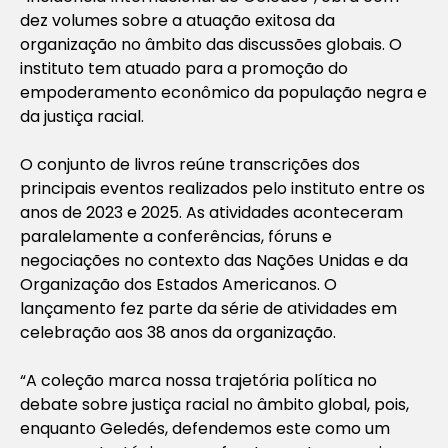
dez volumes sobre a atuação exitosa da
organização no âmbito das discussões globais. O
instituto tem atuado para a promoção do
empoderamento econômico da população negra e
da justiça racial.
O conjunto de livros reúne transcrições dos
principais eventos realizados pelo instituto entre os
anos de 2023 e 2025. As atividades aconteceram
paralelamente a conferências, fóruns e
negociações no contexto das Nações Unidas e da
Organização dos Estados Americanos. O
lançamento fez parte da série de atividades em
celebração aos 38 anos da organização.
“A coleção marca nossa trajetória política no
debate sobre justiça racial no âmbito global, pois,
enquanto Geledés, defendemos este como um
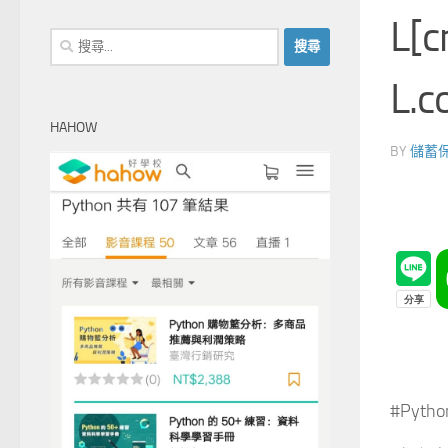
L[c
搜
尋
L.c
關
鍵
HAHOW
字:
BY
儲蓄
#Pyth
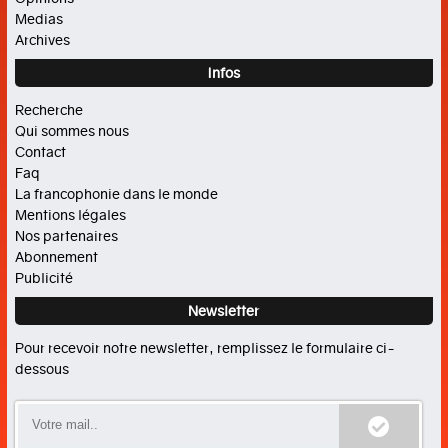
OPINIONS
Medias
Archives
Editorial
Infos
Entretien(s)
Recherche
Qui sommes nous
Tribune
Contact
MEDIAS
Faq
La francophonie dans le monde
Mentions légales
Vidéos
Nos partenaires
Abonnement
Photos
Publicité
Newsletter
Pour recevoir notre newsletter, remplissez le formulaire ci-
dessous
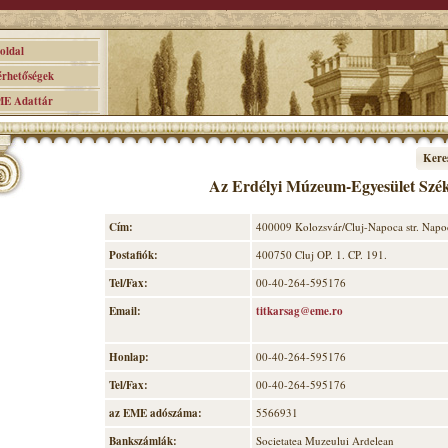
ldal
hetőségek
 Adattár
Kere
Az Erdélyi Múzeum-Egyesület Szé
Cím:
400009 Kolozsvár/Cluj-Napoca str. Napoca
Postafiók:
400750 Cluj OP. 1. CP. 191.
Tel/Fax:
00-40-264-595176
Email:
titkarsag@eme.ro
Honlap:
00-40-264-595176
Tel/Fax:
00-40-264-595176
az EME adószáma:
5566931
Bankszámlák:
Societatea Muzeului Ardelean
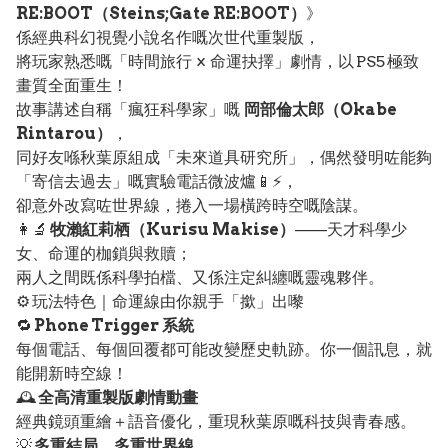
RE:BOOT（Steins;Gate RE:BOOT）
》
係經典科幻視覺小說名作嘅次世代重製版，
將玩家熟悉嘅「時間旅行 × 命運抉擇」劇情，以 PS5 極致
畫質全面重生！
故事講述自稱「瘋狂科學家」嘅
岡部倫太郎（Okabe
Rintarou）
，
同好友喺秋葉原組成「未來道具研究所」，偶然發明咗能夠
「寄信去過去」嘅實驗電話微波爐📱⚡，
卻意外改寫咗世界線，捲入一場橫跨時空嘅陰謀。
👩‍🔬
牧瀨紅莉栖（Kurisu Makise）
——天才科學少
女、命運的枷鎖與救贖；
兩人之間既係科學拍檔、又係注定糾纏嘅靈魂夥伴。
⚙️ 玩法特色｜命運線由你親手「撳」出嚟
🔁
Phone Trigger 系統
每個電話、每個回覆都可能改變歷史軌跡。你一個訊息，就
能開新時空線！
🕰️
全高清重製版劇情動畫
經典鏡頭重繪＋語音優化，重現秋葉原嘅科技與青春感。
💡
多重結局、多重世界線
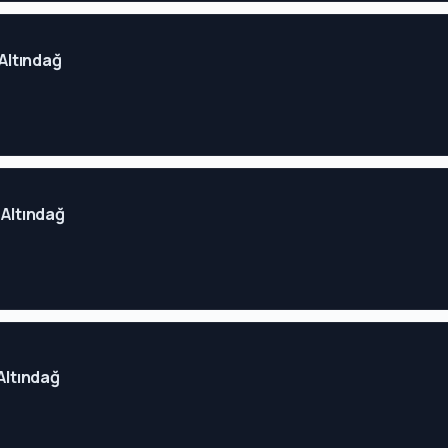
 Altındağ
 Altındağ
 Altındağ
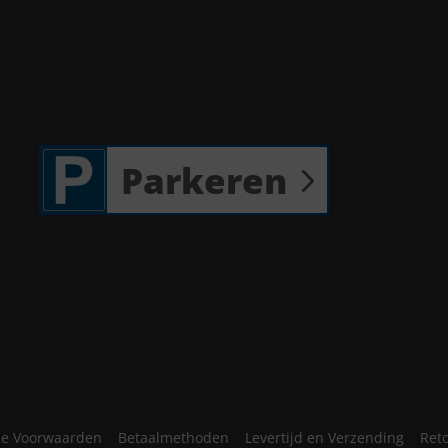
Parkeren
e Voorwaarden
Betaalmethoden
Levertijd en Verzending
Ret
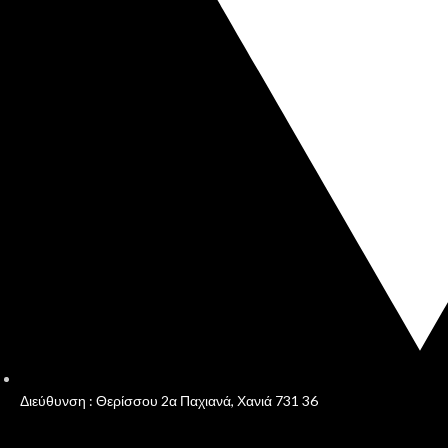
Διεύθυνση : Θερίσσου 2α Παχιανά, Χανιά 731 36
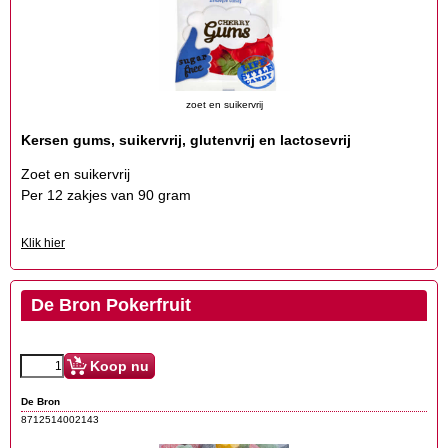
zoet en suikervrij
Kersen gums, suikervrij, glutenvrij en lactosevrij
Zoet en suikervrij
Per 12 zakjes van 90 gram
Klik hier
De Bron Pokerfruit
Koop nu
De Bron
8712514002143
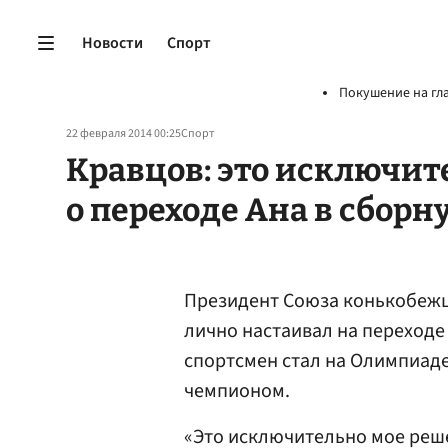
Новости
Спорт
Покушение на гл
22 февраля 2014 00:25
Спорт
Кравцов: это исключит
о переходе Ана в сборн
Президент Союза конькобежц
лично настаивал на переход
спортсмен стал на Олимпиаде
чемпионом.
«Это исключительно мое реше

▶ [Your assignment] Render the text read from every row above as a single numbered list with one line per item. Skip blank lines and leave the pictures out.

▶ [Task output]
1. dez volumes sobre a atuação exitosa da
2. organização no âmbito das discussões globais. O
3. instituto tem atuado para a promoção do
4. empoderamento econômico da população negra e
5. da justiça racial.
6. O conjunto de livros reúne transcrições dos
7. principais eventos realizados pelo instituto entre os
8. anos de 2023 e 2025. As atividades aconteceram
9. paralelamente a conferências, fóruns e
10. negociações no contexto das Nações Unidas e da
11. Organização dos Estados Americanos. O
12. lançamento fez parte da série de atividades em
13. celebração aos 38 anos da organização.
14. “A coleção marca nossa trajetória política no
15. debate sobre justiça racial no âmbito global, pois,
16. enquanto Geledés, defendemos este como um
17. L[c
18. 搜
19. 尋
20. L.c
21. 關
22. 鍵
23. HAHOW
24. 字:
25. BY
26. 儲蓄
27. #Pyth
28. OPINIONS
29. Medias
30. Archives
31. Editorial
32. Infos
33. Entretien(s)
34. Recherche
35. Qui sommes nous
36. Tribune
37. Contact
38. MEDIAS
39. Faq
40. La francophonie dans le monde
41. Mentions légales
42. Vidéos
43. Nos partenaires
44. Abonnement
45. Photos
46. Publicité
47. Newsletter
48. Pour recevoir notre newsletter, remplissez le formulaire ci-
49. dessous
50. ldal
51. hetőségek
52.  Adattár
53. Kere
54. Az Erdélyi Múzeum-Egyesület Szé
55. Cím:
56. 400009 Kolozsvár/Cluj-Napoca str. Napoca
57. Postafiók:
58. 400750 Cluj OP. 1. CP. 191.
59. Tel/Fax:
60. 00-40-264-595176
61. Email:
62. titkarsag@eme.ro
63. Honlap:
64. 00-40-264-595176
65. Tel/Fax:
66. 00-40-264-595176
67. az EME adószáma:
68. 5566931
69. Bankszámlák:
70. Societatea Muzeului Ardelean
71. RE:BOOT（Steins;Gate RE:BOOT）
72. 》
73. 係經典科幻視覺小說名作嘅次世代重製版，
74. 將玩家熟悉嘅「時間旅行 × 命運抉擇」劇情，以 PS5 極致
75. 畫質全面重生！
76. 故事講述自稱「瘋狂科學家」嘅
77. 岡部倫太郎（Okabe
78. Rintarou）
79. ，
80. 同好友喺秋葉原組成「未來道具研究所」，偶然發明咗能夠
81. 「寄信去過去」嘅實驗電話微波爐📱⚡，
82. 卻意外改寫咗世界線，捲入一場橫跨時空嘅陰謀。
83. 👩‍🔬
84. 牧瀨紅莉栖（Kurisu Makise）
85. ——天才科學少
86. 女、命運的枷鎖與救贖；
87. 兩人之間既係科學拍檔、又係注定糾纏嘅靈魂夥伴。
88. ⚙️ 玩法特色｜命運線由你親手「撳」出嚟
89. 🔁
90. Phone Trigger 系統
91. 每個電話、每個回覆都可能改變歷史軌跡。你一個訊息，就
92. 能開新時空線！
93. 🕰️
94. 全高清重製版劇情動畫
95. 經典鏡頭重繪＋語音優化，重現秋葉原嘅科技與青春感。
96. 💡
97. 多重結局、多重世界線
98.  Altındağ
99.  Altındağ
100.  Altındağ
101. Parkeren
102. e Voorwaarden
103. Betaalmethoden
104. Levertijd en Verzending
105. Ret
106. Διεύθυνση : Θερίσσου 2α Παχιανά, Χανιά 731 36
107. zoet en suikervrij
108. Kersen gums, suikervrij, glutenvrij en lactosevrij
109. Zoet en suikervrij
110. Per 12 zakjes van 90 gram
111. Klik hier
112. De Bron Pokerfruit
113. Koop nu
114. De Bron
115. 8712514002143
116. Новости
117. Спорт
118. Покушение на гл
119. 22 февраля 2014 00:25
120. Спорт
121. Кравцов: это исключит
122. о переходе Ана в сборн
123. Президент Союза конькобежц
124. лично настаивал на переход
125. спортсмен стал на Олимпиаде
126. чемпионом.
127. «Это исключительно мое реше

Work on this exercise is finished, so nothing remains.